We grab a pair of scissors and cut the small rectangle in half. We get two thin rectangles, that both have the area 'two x'. Then we move one of them and place it here. We haven't removed anything, we haven't added anything. We've just moved the shapes around.

So this figure has the same area as it had initially. The area is still five. The new figure looks almost like a square -- But only almost. There is a tiny part missing in the top right corner. What's missing?

A small square -- with the side -- two! We can use this small square to complete the big one. This method is called 'completing the square'. So what is the area of this new larger square? First we had five, and then we completed with two times two.

The area is five plus four, which equals nine. But hang on! There is another way of describing the area of a square: the side... squared! Each side is 'x plus two', so the area is 'x plus two' squared.

And we know already that this equals nine. By completing the square we have rewritten the equation we had initially. 'X-squared' plus 'four x' minus 'five' equals 'zero' -- To 'x' plus 'two-squared' equals 'nine'. There, we've done the hard part. Now we're going to solve the equation. And when we solve an equation using the square root, there are two possible solutions.

So 'x plus two' equals 'plus-or-minus the square root of nine', which is 'plus-or-minus three'. 'X -one' plus 'two' equals 'plus three'. 'X-two' plus 'two' equals 'minus three'. We have two solutions to the equation. 'X' equals 'one', And 'x' equals 'minus five'. So we have solved a quadratic equation by 'completing the square'. You don't have to draw and move rectangles over your paper. We can use this method anyway.

Check it out. Now we're going to solve the equation 'Two x-squared' Minus 'eight x' Plus 'six' Equals 'zero'. Let's do it step by step. Pause the film if you need extra time to think. Step one.
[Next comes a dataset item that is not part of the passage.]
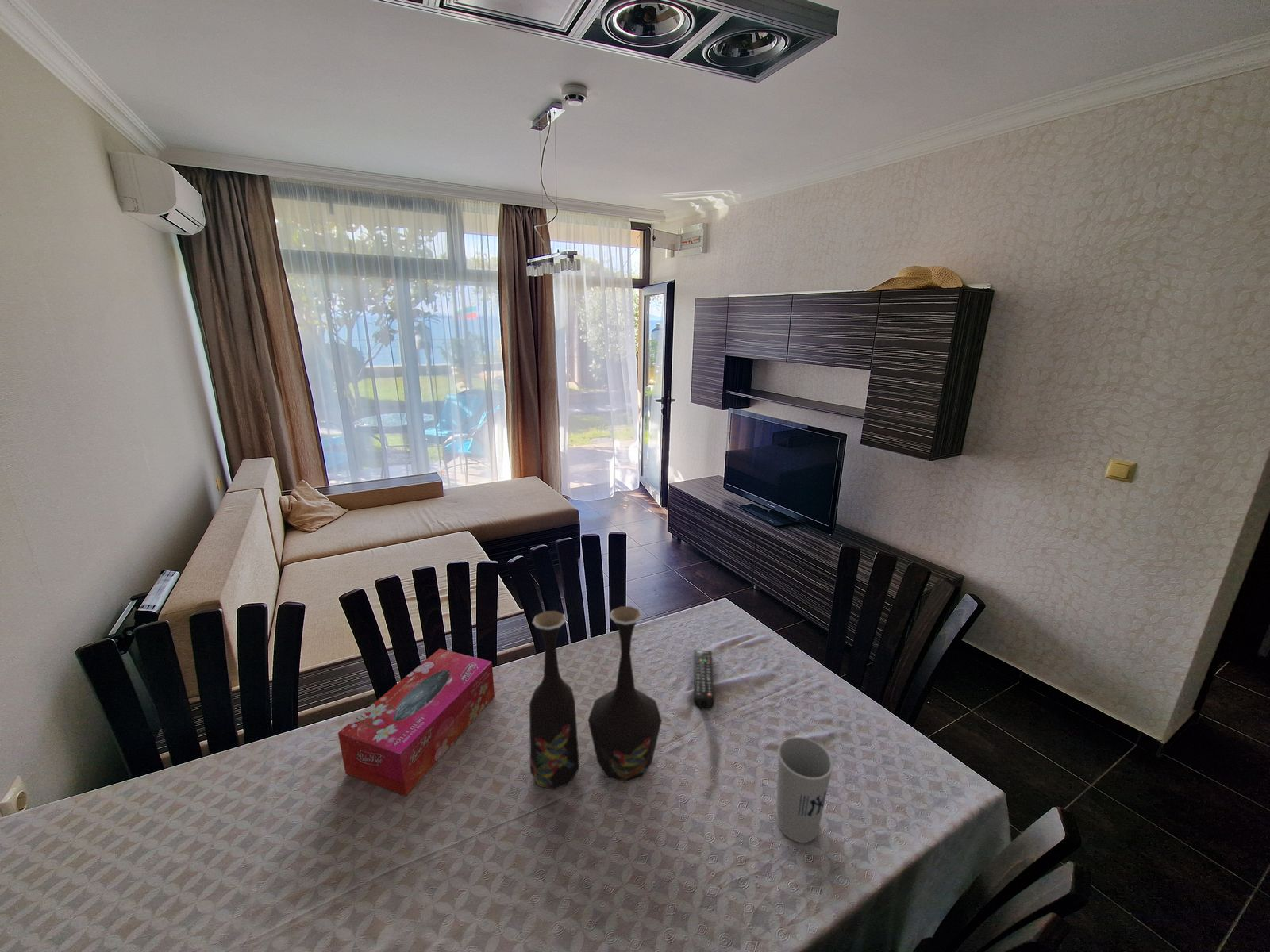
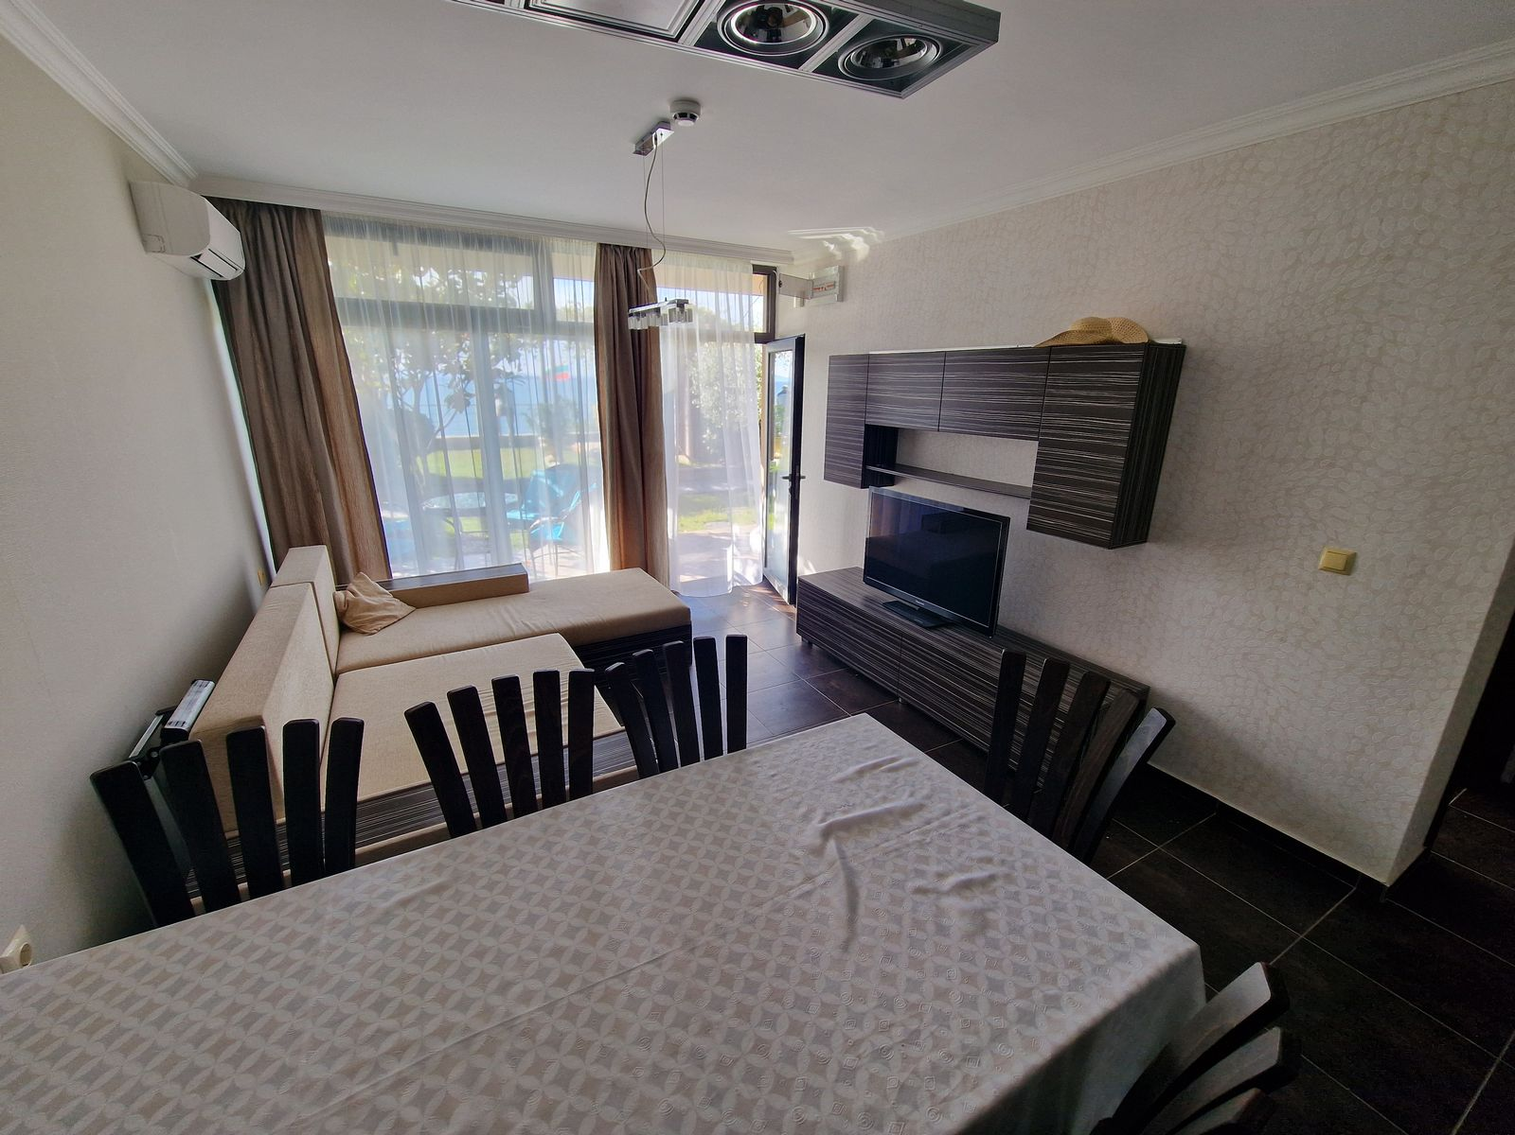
- vase [529,605,663,790]
- cup [775,736,834,843]
- remote control [693,649,715,711]
- tissue box [337,648,495,797]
The coefficient in front of 'x-squared' has to be 'one', so we we divide the whole expression by 'two'. We get 'x-squared' minus 'four-x' plus 'three' equals 'zero'. Step two. Gather all terms with an x on the left side, and the constant term on the right side. We rewrite the equation to 'x-squared' minus 'four-x' equals 'minus three'.

Step three. Take the coefficient in front of the x-term, in this case 'minus four' we're going to cut it in half, in other words, divide by two. The result is minus two. Step four, the actual completion. First we square 'minus two' and get 'four'.

Add this to both sides of the equals sign. We get 'x-squared' minus 'four x' plus 'four' equals 'minus three' plus 'four' equals 'one'. And look! This expression looks familiar. We can use the rule of 'squaring a binomial'.

And go to -- step five. Now we write the equation as 'x' minus 'two-squared', which equals 'one'. 'X minus two' then is, 'plus-or-minus the square root of one', which is 'plus-or-minus one'. 'x-one' equals 'plus one, plus two', equals 'three'. 'x-two' equals 'minus one, plus two', equals 'one'. And we have solved the equation by, yes, completing the square.